● TASK
Type the data below again exactly. Omit all pictures.

----- EXERCISE MATERIALS -----

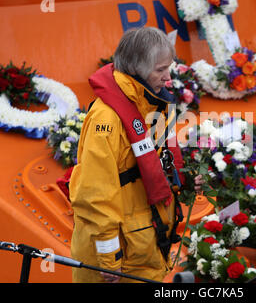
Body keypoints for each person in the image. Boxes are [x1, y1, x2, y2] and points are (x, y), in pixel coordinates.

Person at [69, 26, 204, 283]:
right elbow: (95, 197)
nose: (168, 78)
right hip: (117, 263)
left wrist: (187, 179)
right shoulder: (106, 119)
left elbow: (162, 159)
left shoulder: (152, 104)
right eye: (160, 70)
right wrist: (109, 262)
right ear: (136, 69)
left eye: (168, 68)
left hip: (145, 249)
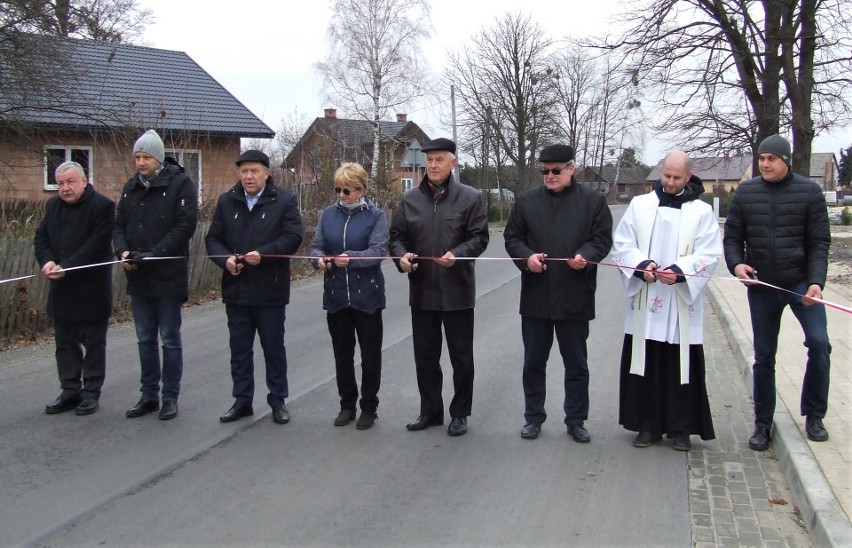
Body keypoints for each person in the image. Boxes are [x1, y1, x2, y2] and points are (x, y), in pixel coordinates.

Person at [724, 134, 832, 451]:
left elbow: (819, 242)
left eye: (772, 158)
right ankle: (762, 424)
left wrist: (816, 282)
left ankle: (814, 414)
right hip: (762, 285)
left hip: (801, 283)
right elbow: (732, 237)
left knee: (820, 343)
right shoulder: (746, 193)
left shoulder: (809, 193)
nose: (765, 164)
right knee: (764, 357)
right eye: (761, 158)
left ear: (786, 161)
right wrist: (737, 265)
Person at [611, 150, 721, 451]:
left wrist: (682, 272)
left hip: (680, 303)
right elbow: (622, 244)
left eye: (676, 177)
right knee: (645, 360)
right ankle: (646, 425)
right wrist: (641, 264)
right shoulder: (640, 205)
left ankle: (681, 428)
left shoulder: (701, 212)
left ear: (688, 176)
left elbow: (710, 253)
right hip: (647, 297)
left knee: (679, 363)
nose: (670, 182)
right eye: (666, 176)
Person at [504, 144, 613, 443]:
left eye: (556, 171)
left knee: (576, 363)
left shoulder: (592, 202)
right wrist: (526, 258)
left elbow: (602, 238)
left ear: (571, 169)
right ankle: (533, 417)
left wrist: (585, 255)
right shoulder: (527, 202)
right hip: (536, 296)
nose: (549, 176)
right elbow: (512, 238)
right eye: (545, 171)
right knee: (534, 362)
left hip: (574, 295)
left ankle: (576, 419)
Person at [389, 137, 489, 437]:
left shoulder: (470, 198)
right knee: (426, 356)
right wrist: (400, 256)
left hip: (457, 292)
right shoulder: (409, 200)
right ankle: (430, 411)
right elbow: (396, 237)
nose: (433, 165)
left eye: (439, 160)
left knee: (461, 358)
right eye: (429, 160)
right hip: (422, 291)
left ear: (453, 163)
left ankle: (460, 413)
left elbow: (480, 238)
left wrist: (457, 255)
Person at [206, 150, 304, 425]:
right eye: (244, 171)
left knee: (273, 347)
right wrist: (224, 260)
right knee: (239, 349)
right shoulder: (227, 202)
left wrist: (264, 254)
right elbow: (212, 239)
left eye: (254, 171)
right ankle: (242, 400)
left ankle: (278, 400)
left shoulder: (283, 201)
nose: (248, 176)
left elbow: (293, 237)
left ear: (266, 173)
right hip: (236, 288)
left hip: (270, 289)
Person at [114, 129, 198, 421]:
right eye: (137, 157)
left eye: (146, 157)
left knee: (169, 338)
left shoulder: (180, 184)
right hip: (139, 277)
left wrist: (153, 254)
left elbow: (184, 227)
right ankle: (148, 395)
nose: (140, 162)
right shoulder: (130, 188)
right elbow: (119, 225)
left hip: (167, 275)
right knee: (144, 338)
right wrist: (123, 252)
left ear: (158, 158)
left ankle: (170, 397)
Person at [309, 163, 388, 430]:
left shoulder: (376, 216)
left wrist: (351, 259)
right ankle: (346, 404)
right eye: (338, 190)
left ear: (361, 190)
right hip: (337, 296)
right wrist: (318, 260)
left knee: (370, 355)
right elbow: (316, 247)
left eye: (347, 190)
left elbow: (378, 251)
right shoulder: (327, 215)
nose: (341, 195)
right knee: (342, 354)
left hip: (367, 296)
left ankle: (369, 406)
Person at [34, 161, 115, 416]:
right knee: (65, 343)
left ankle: (91, 392)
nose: (65, 188)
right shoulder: (53, 206)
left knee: (93, 343)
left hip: (91, 287)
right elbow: (41, 237)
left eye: (70, 182)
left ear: (83, 181)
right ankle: (69, 390)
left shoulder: (102, 206)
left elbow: (96, 245)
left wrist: (67, 266)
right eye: (60, 183)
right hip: (62, 289)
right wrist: (47, 261)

-----

● RESPONSE
Body keypoints for each person in the image. Boxes are [x1, y1, x2, y2] and points are (x, y), in pixel coordinates.

Person at [69, 26, 204, 283]:
right elbow: (95, 197)
nose: (168, 78)
right hip: (117, 263)
left wrist: (187, 179)
right shoulder: (106, 119)
left elbow: (162, 159)
left shoulder: (152, 104)
right eye: (160, 70)
right wrist: (109, 262)
right ear: (136, 69)
left eye: (168, 68)
left hip: (145, 249)
Body keypoints for each person in the image. Boxes are [x1, y1, x2, y2] and points are (x, y), in pixel coordinates.

Person at [724, 134, 832, 451]:
left elbow: (819, 242)
left eye: (772, 158)
right ankle: (762, 424)
left wrist: (816, 282)
left ankle: (814, 414)
right hip: (762, 285)
left hip: (801, 283)
right elbow: (732, 237)
left knee: (820, 343)
right shoulder: (746, 193)
left shoulder: (809, 193)
nose: (765, 164)
right knee: (764, 357)
right eye: (761, 158)
left ear: (786, 161)
right wrist: (737, 265)
Person at [611, 150, 721, 451]:
left wrist: (682, 272)
left hip: (680, 303)
right elbow: (622, 244)
left eye: (676, 177)
right knee: (645, 360)
right ankle: (646, 425)
right wrist: (641, 264)
right shoulder: (640, 205)
left ankle: (681, 428)
left shoulder: (701, 212)
left ear: (688, 176)
left elbow: (710, 253)
right hip: (647, 297)
left knee: (679, 363)
nose: (670, 182)
right eye: (666, 176)
Person at [504, 144, 613, 443]:
left eye: (556, 171)
left knee: (576, 363)
left shoulder: (592, 202)
right wrist: (526, 258)
left elbow: (602, 238)
left ear: (571, 169)
right ankle: (533, 417)
left wrist: (585, 255)
right shoulder: (527, 202)
right hip: (536, 296)
nose: (549, 176)
right elbow: (512, 238)
right eye: (545, 171)
right knee: (534, 362)
left hip: (574, 295)
left ankle: (576, 419)
Person at [389, 137, 489, 437]:
left shoulder: (470, 198)
right knee: (426, 356)
right wrist: (400, 256)
left hip: (457, 292)
right shoulder: (409, 200)
right ankle: (430, 411)
right elbow: (396, 237)
nose: (433, 165)
left eye: (439, 160)
left knee: (461, 358)
right eye: (429, 160)
right hip: (422, 291)
left ear: (453, 163)
left ankle: (460, 413)
left elbow: (480, 238)
left wrist: (457, 255)
Person at [206, 150, 304, 425]:
right eye: (244, 171)
left knee: (273, 347)
right wrist: (224, 260)
right knee: (239, 349)
right shoulder: (227, 202)
left wrist: (264, 254)
right elbow: (212, 239)
left eye: (254, 171)
right ankle: (242, 400)
left ankle: (278, 400)
left shoulder: (283, 201)
nose: (248, 176)
left elbow: (293, 237)
left ear: (266, 173)
right hip: (236, 288)
left hip: (270, 289)
Person at [114, 129, 198, 421]:
right eye: (137, 157)
left eye: (146, 157)
left knee: (169, 338)
left shoulder: (180, 184)
right hip: (139, 277)
left wrist: (153, 254)
left elbow: (184, 227)
right ankle: (148, 395)
nose: (140, 162)
right shoulder: (130, 188)
right elbow: (119, 225)
left hip: (167, 275)
right knee: (144, 338)
right wrist: (123, 252)
left ear: (158, 158)
left ankle: (170, 397)
Person at [309, 163, 388, 430]:
left shoulder: (376, 216)
left wrist: (351, 259)
right ankle: (346, 404)
right eye: (338, 190)
left ear: (361, 190)
right hip: (337, 296)
right wrist: (318, 260)
left knee: (370, 355)
right elbow: (316, 247)
left eye: (347, 190)
left elbow: (378, 251)
right shoulder: (327, 215)
nose: (341, 195)
right knee: (342, 354)
left hip: (367, 296)
left ankle: (369, 406)
Person at [34, 161, 115, 416]:
right knee: (65, 343)
left ankle: (91, 392)
nose: (65, 188)
right shoulder: (53, 206)
left knee: (93, 343)
left hip: (91, 287)
right elbow: (41, 237)
left eye: (70, 182)
left ear: (83, 181)
right ankle: (69, 390)
left shoulder: (102, 206)
left elbow: (96, 245)
left wrist: (67, 266)
right eye: (60, 183)
right hip: (62, 289)
right wrist: (47, 261)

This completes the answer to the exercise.